Scientists and health professionals must commit to preparing for the health effects of climate change through increased research, education and self-assessment.
The year 2019 was the second warmest ever reported and closed the warmest decade on record. In 2020, yet again, devastating wildfires have burned millions of acres in Australia and the USA. These signs of destruction may represent the most visible ramifications of the climate crisis, but they represent only the tip of the iceberg. Research has tied greenhouse gas emissions directly and indirectly to numerous health problems, including exacerbation of chronic diseases by heat, spread and distribution of vector-borne infectious diseases, aggravation of respiratory illnesses and food shortages. Last year, the Medical Society Consortium on Climate and Health — a coalition of over 70 medical groups in the USA — released a climate action plan for health. It states that climate change is a “true public health emergency,” highlighting the urgent need for action and better understanding of the health costs of the climate crisis. Understandably, right now all eyes are on the response to the ongoing COVID-19 pandemic. But it is crucial that the biomedical community does not lose sight of the urgency of the climate crisis. Researchers and health professionals alike need to step up their commitment with a comprehensive climate agenda. Such commitment must involve not only bringing research on the health effects of climate change to center stage but also educating themselves, reassessing their own carbon footprint, and working toward increasing public awareness and confidence in the science behind it.
Medical trainees are already using their voices to demand that their courses address the effects of climate change. Last year, students from medical schools across the USA founded Medical Students for a Sustainable Future, in order to acknowledge climate change as a major threat to health and to advocate for better preparation of doctors to handle the health consequences of climate change. The American Medical Association has also supported the strengthening of education centered on climate-sensitive health outcomes at all stages of medical training. Clinicians can use this knowledge and the trust granted to them to educate their patients and the general public about the less immediate and apparent health effects of climate change.
Biomedical researchers, on their end, can begin by asking how the climate crisis may affect the research they are carrying out. For instance, patient intake forms could be modified to include questions aimed at better understanding the potential influences of climate on clinical histories. Clinical studies could take into account economic disparities and could be extended to vulnerable and at-risk populations who may disproportionately suffer from the impact of climate change. Infrastructure should be updated to allow proper data collection, analysis and sharing levels to identify and monitor people and populations most at risk. Trusted community health centers should be brought into this process to better enable longitudinal measurements of local populations.

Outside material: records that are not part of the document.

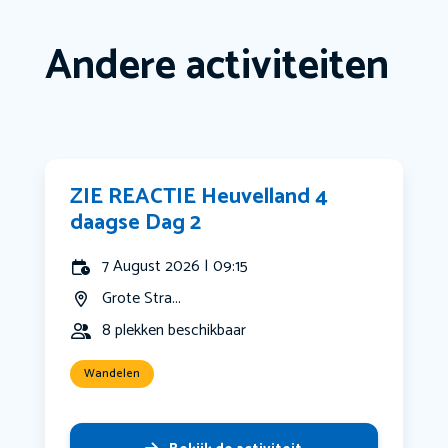
Andere activiteiten
ZIE REACTIE Heuvelland 4
daagse Dag 2
7 August 2026 | 09:15
Grote Stra...
8 plekken beschikbaar
Wandelen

Finally, researchers must also ensure that they are holding themselves to high standards when it comes to being green. The carbon footprint of translational research can be high due to the reliance on plastic disposables, such as pipette tips, and energy-intensive equipment. New lab spaces and research buildings should actively incorporate green planning into their design, and research proposals and activities should take into account mechanisms for reducing emissions. One obvious opportunity relates to conference travel. A recent analysis suggested that three simple actions — selecting venues to minimize travel emissions, improving the virtual conference experience and making conferences biennial — could reduce travel-related carbon emissions by 90%. By adopting approaches such as these, researchers could demonstrate a genuine commitment to carbon-friendly behavior and lead by example.
In light of the current pandemic and the persistence of climate-change denial and political inaction in some countries, the prospects of addressing the climate crisis and preparing for its effects on health may seem dire. Judge Amy Coney Barrett, the most recent US Supreme Court nominee, who is likely to be confirmed by the time this editorial is published, worrisomely described climate change as “politically controversial,” which raises additional concerns about how the composition of the Supreme Court will affect judicial rulings on cases related to climate change, whose impact will be felt globally. International cooperation is key to mitigating the effects of climate change, but the postponement of the 26th session of the United Nations Climate Change Conference (COP26), which was originally scheduled for November 2020, will delay crucial policymaking. Not all hope is lost, however. Many cities have made tremendous strides in embracing green infrastructure and reducing emissions, demonstrating the positive effects of locally centered initiatives. The UK recently announced the first sustainability officer for the National Health Service, signaling that climate change must be a priority in health. Researchers must continue to advocate for the consideration of climate change–related health effects in education, research and policy-making, and take stock of approaches to ‘greenify’ research activities more broadly. As the COVID-19 pandemic has shown, lack of preparedness has enormous costs. When it comes to the climate crisis, translational and clinical researchers can play a vital role in ensuring that societies “build back better.”